As it turns out, the claim that Lefebvre saved the traditional Mass (which retains its obvious merit) makes way more sense to me now. Not because of 1988. But because of 1976. Wait, 1976, you ask? Let me explain.

The issue involved the ability of a bishop of the Catholic Church being able to ordain priests in an approved Catholic rite of priestly ordination. The traditional Mass had not been abrogated, nor had the rite of priestly ordination. But Pope Paul VI forbade Lefebvre from ordaining the priests in the traditional rite. He didn’t forbid their ordinations, but just the use of the traditional rite of ordination.

Does this sound familiar?

Archbishop Lefebvre judged that he had the right to ordain these priests in the traditional manner. As Pope Benedict confirmed in Summorum Pontificum, he did indeed. But Pope Paul VI declared him and his priests suspended a divinis. Because he judged he was in the right legally and morally, Archbishop Lefebvre continued to ordain traditional priests and always maintained that the suspensions were illegitimate and invalid. It was this action, much more than in 1988, that one can claim that Lefebvre saved the Mass, in a manner of speaking (Our Lord is Sovereign and responsible for all good). He died without knowing whether his position would be vindicated.

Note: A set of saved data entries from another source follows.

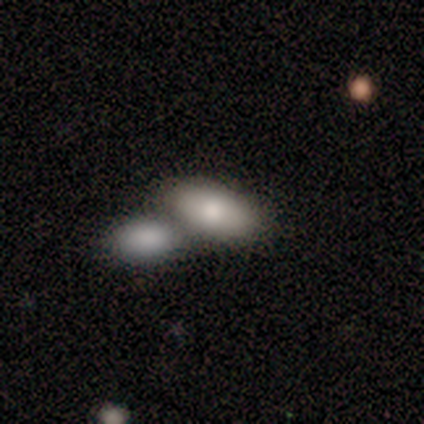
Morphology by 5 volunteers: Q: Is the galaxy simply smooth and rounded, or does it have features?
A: smooth — 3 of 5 (60%).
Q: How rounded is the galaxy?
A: in between — 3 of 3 (100%).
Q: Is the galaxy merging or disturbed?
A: merger — 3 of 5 (60%).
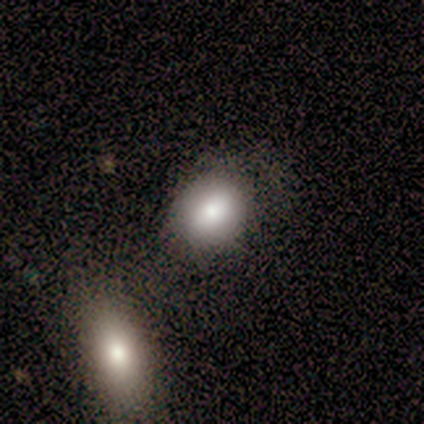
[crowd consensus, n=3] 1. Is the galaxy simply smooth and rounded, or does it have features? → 100% smooth, 0% featured or disk, 0% star or artifact.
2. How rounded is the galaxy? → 100% in between, 0% round, 0% cigar-shaped.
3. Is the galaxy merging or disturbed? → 67% none, 33% minor disturbance, 0% major disturbance, 0% merger.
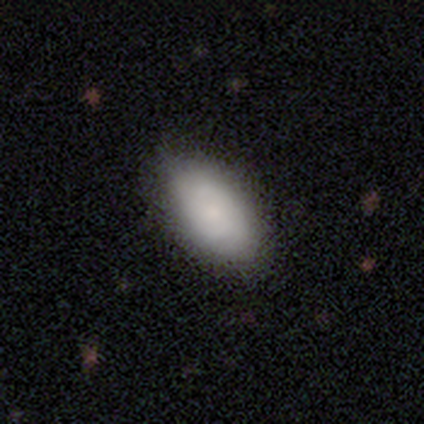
Overall: smooth (70%; featured or disk 30%). How rounded: in between (100%). Merging: none (75%).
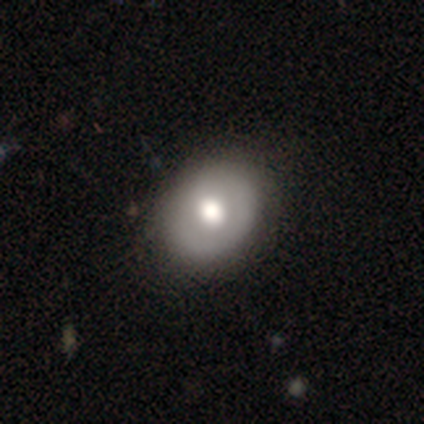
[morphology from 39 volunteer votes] This is likely a smooth galaxy (67%). How rounded: possibly round (50%, tied with in between). Merging: likely none (70%).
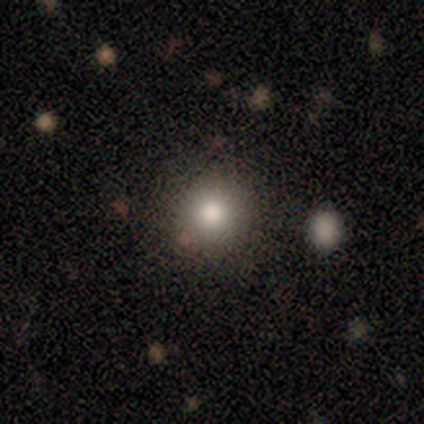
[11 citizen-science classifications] Smooth or featured: smooth — 64% (star or artifact — 27%)
How rounded: round — 100%
Merging: none — 100%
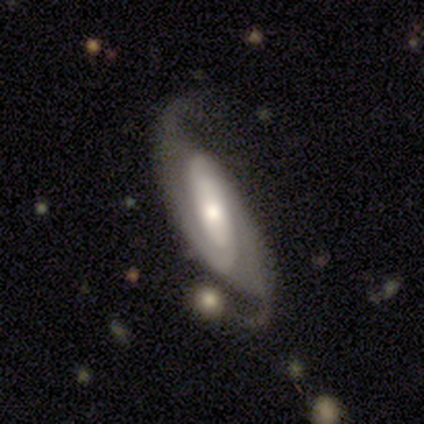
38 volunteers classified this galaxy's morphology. A featured or disk galaxy (89%) with no bar (44%), 2 (94%) medium (39%, tied with loose) spiral arms (97%) and a moderate central bulge (59%). Merging: none (59%).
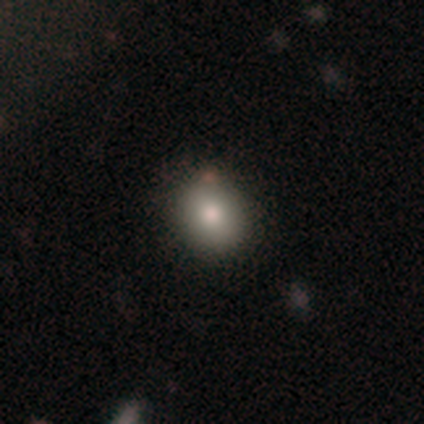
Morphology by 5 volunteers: Smooth or featured?
  - smooth: 60% *
  - star or artifact: 40%
  - featured or disk: 0%
How rounded?
  - round: 67% *
  - in between: 33%
  - cigar-shaped: 0%
Merging?
  - none: 67% *
  - minor disturbance: 33%
  - major disturbance: 0%
  - merger: 0%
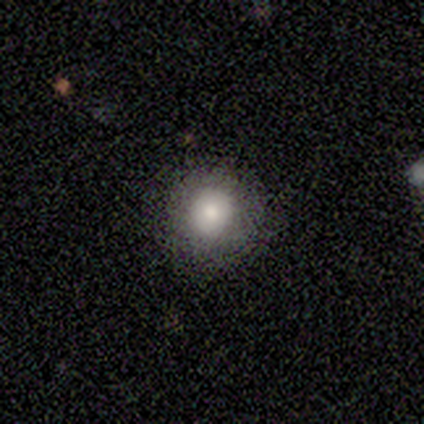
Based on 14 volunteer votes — A smooth galaxy with no disk features (93%) that is round (92%). Merging: none (64%).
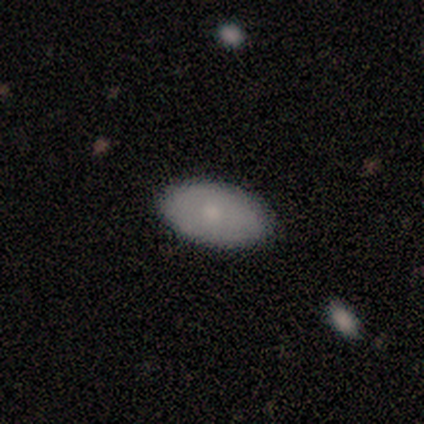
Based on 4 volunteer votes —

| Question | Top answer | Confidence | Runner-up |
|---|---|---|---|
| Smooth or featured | smooth | 75% | featured or disk (25%) |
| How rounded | in between | 100% | — |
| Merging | none | 100% | — |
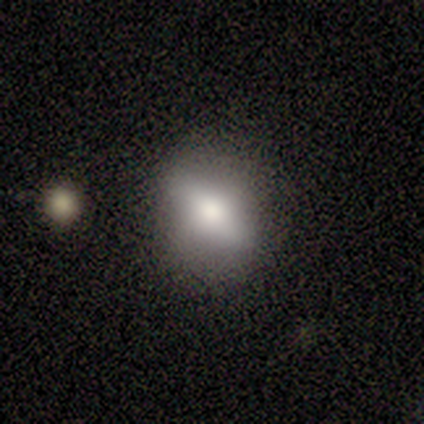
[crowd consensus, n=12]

You could say that it is 1976 again for traditional societies and institutes previously under the Pontifical Commission Ecclesia Dei. The Vatican has said traditional priestly ordinations are no longer possible. The FSSP, ICRSP and others have lots of vocations and of course have ordinations scheduled this year. And some bishops, like the odious Cardinal Cupich, have forbidden even traditional societies from celebrating the traditional Mass on the first Sunday of every month and on high holy days, beginning February 6. A watershed moment awaits.

One thing you could say for the Vatican’s position in 1976 was that there was an uncontestedly legitimate pope who ordered Lefebvre to refrain from the traditional ordination of priests. The same cannot be said for 2022.

Even if Bergoglio were pope, his orders to block the traditional Mass and sacraments are just as invalid, assuming for a moment they were drafted in accordance with the law. His censures are equally invalid should they be issued for a priest, prelate or layman making use of his right to the Mass and Sacraments. Lastly, Bergoglio’s motives are so more obvious in their hatred for the Mass, the Sacraments, the faithful, and Him of Whom he claims to be vicar.

Fr. Laguerie of the IBP stated it very well that we must simply persevere in our lawful adherence to the traditional Mass and sacraments. That there must be a continuation of everything the traditional societies have been doing already. Father notes what lots of us sense— he hears of none of his confreres who will cave into the unjust forcing of the novus ordo onto traditional priests. The traditional laity have their back and will not betray faithful priests. There is a large traditional community.

We are in the right.

This is 1976. But really it isn’t. A Lefebvre moment is being forced on us in 2022. it starts in Chicago on February 6. It will occur worldwide by Midsummer. Let us remain faithful to Christ and to His sacraments. Let us respond with at least as much courage as Lefebvre showed in 1976.

This is the reality, whether Bergoglio or Pope Benedict XVI is pope. That question need not divide us nor cause us to waver. The prohibition against the Mass is invalid either way. But I would add this could very well be the perfect time to bring that question to a head for the good of souls. The time has come to acknowledge, and come to the aid of Pope Benedict XVI. That would save the Mass, and so much more.